» To-do item: Repeat each entry exactly and drop the pictures.

Extracted information: Begin

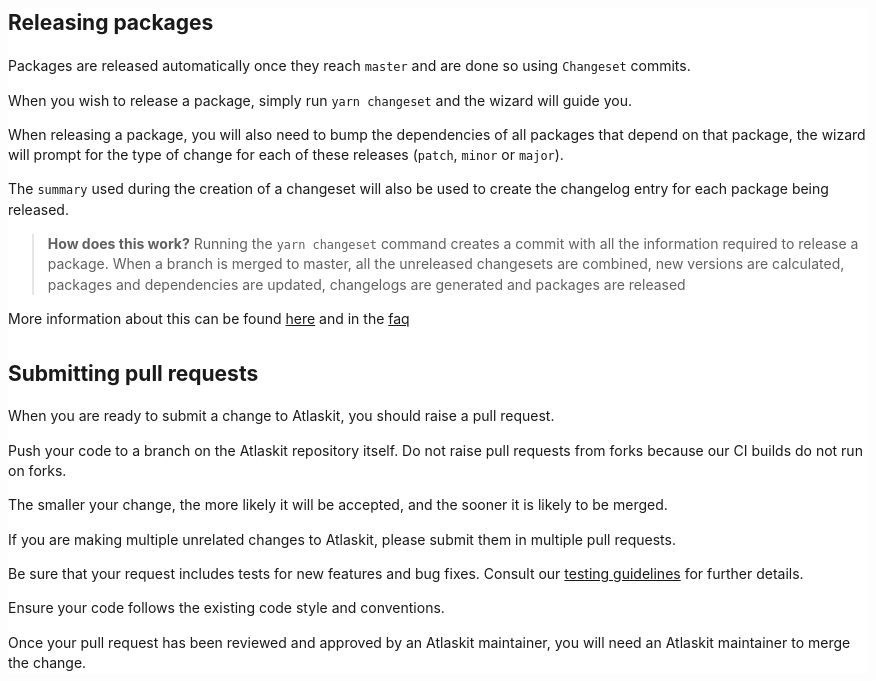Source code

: ## Releasing packages

Packages are released automatically once they reach `master` and are done so
using `Changeset` commits.

When you wish to release a package, simply run `yarn changeset` and the wizard
will guide you.

When releasing a package, you will also need to bump the dependencies of all
packages that depend on that package, the wizard will prompt for the type of
change for each of these releases (`patch`, `minor` or `major`).

The `summary` used during the creation of a changeset will also be used to
create the changelog entry for each package being released.

> **How does this work?** Running the `yarn changeset` command creates a commit
> with all the information required to release a package. When a branch is
> merged to master, all the unreleased changesets are combined, new versions are
> calculated, packages and dependencies are updated, changelogs are generated
> and packages are released

More information about this can be found [here][releasing-packages] and in the [faq][faq]

## Submitting pull requests

When you are ready to submit a change to Atlaskit, you should raise a pull request.

Push your code to a branch on the Atlaskit repository itself.
Do not raise pull requests from forks because our CI builds do not run on forks.

The smaller your change, the more likely it will be accepted, and the sooner it is likely to be merged.

If you are making multiple unrelated changes to Atlaskit, please submit them in multiple pull requests.

Be sure that your request includes tests for new features and bug fixes.
Consult our [testing guidelines][testing] for further details.

Ensure your code follows the existing code style and conventions.

Once your pull request has been reviewed and approved by an Atlaskit maintainer, you will need an Atlaskit
maintainer to merge the change.

[codeofconduct]: ./CODE_OF_CONDUCT.md
[#atlaskit]: https://atlassian.slack.com/messages/CFHT33S4F
[#help-twp-editor]: https://atlassian.slack.com/archives/CFG3PSQ9E
[#help-twp-media]: https://atlassian.slack.com/archives/CFGMGT77W
[fabric-elements]: https://product-fabric.atlassian.net/wiki/spaces/FS
[#smrt-quick-search]: https://atlassian.slack.com/archives/CFG8QANL9
[#notificationsplatform]: https://atlassian.slack.com/archives/CFG86D0HF
[core]: https://ecosystem.atlassian.net/servicedesk/customer/portal/24
[editor]: https://product-fabric.atlassian.net/projects/ED/issues/ED-4385?filter=allissues
[media]: https://product-fabric.atlassian.net/servicedesk/customer/portal/2
[packages]: https://atlaskit.atlassian.com/packages
[testing]: https://atlaskit.atlassian.com/docs/guides/testing
[releasing-packages]: https://atlaskit.atlassian.com/docs/guides/releasing-packages
[getting-started]: https://atlaskit.atlassian.com/docs/getting-started
[faq]: https://atlaskit.atlassian.com/docs/guides/frequently-asked-questions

Extracted information: End

» Exercise output:
Source code

: ## Releasing packages

Packages are released automatically once they reach `master` and are done so
using `Changeset` commits.

When you wish to release a package, simply run `yarn changeset` and the wizard
will guide you.

When releasing a package, you will also need to bump the dependencies of all
packages that depend on that package, the wizard will prompt for the type of
change for each of these releases (`patch`, `minor` or `major`).

The `summary` used during the creation of a changeset will also be used to
create the changelog entry for each package being released.

> **How does this work?** Running the `yarn changeset` command creates a commit
> with all the information required to release a package. When a branch is
> merged to master, all the unreleased changesets are combined, new versions are
> calculated, packages and dependencies are updated, changelogs are generated
> and packages are released

More information about this can be found [here][releasing-packages] and in the [faq][faq]

## Submitting pull requests

When you are ready to submit a change to Atlaskit, you should raise a pull request.

Push your code to a branch on the Atlaskit repository itself.
Do not raise pull requests from forks because our CI builds do not run on forks.

The smaller your change, the more likely it will be accepted, and the sooner it is likely to be merged.

If you are making multiple unrelated changes to Atlaskit, please submit them in multiple pull requests.

Be sure that your request includes tests for new features and bug fixes.
Consult our [testing guidelines][testing] for further details.

Ensure your code follows the existing code style and conventions.

Once your pull request has been reviewed and approved by an Atlaskit maintainer, you will need an Atlaskit
maintainer to merge the change.

[codeofconduct]: ./CODE_OF_CONDUCT.md
[#atlaskit]: https://atlassian.slack.com/messages/CFHT33S4F
[#help-twp-editor]: https://atlassian.slack.com/archives/CFG3PSQ9E
[#help-twp-media]: https://atlassian.slack.com/archives/CFGMGT77W
[fabric-elements]: https://product-fabric.atlassian.net/wiki/spaces/FS
[#smrt-quick-search]: https://atlassian.slack.com/archives/CFG8QANL9
[#notificationsplatform]: https://atlassian.slack.com/archives/CFG86D0HF
[core]: https://ecosystem.atlassian.net/servicedesk/customer/portal/24
[editor]: https://product-fabric.atlassian.net/projects/ED/issues/ED-4385?filter=allissues
[media]: https://product-fabric.atlassian.net/servicedesk/customer/portal/2
[packages]: https://atlaskit.atlassian.com/packages
[testing]: https://atlaskit.atlassian.com/docs/guides/testing
[releasing-packages]: https://atlaskit.atlassian.com/docs/guides/releasing-packages
[getting-started]: https://atlaskit.atlassian.com/docs/getting-started
[faq]: https://atlaskit.atlassian.com/docs/guides/frequently-asked-questions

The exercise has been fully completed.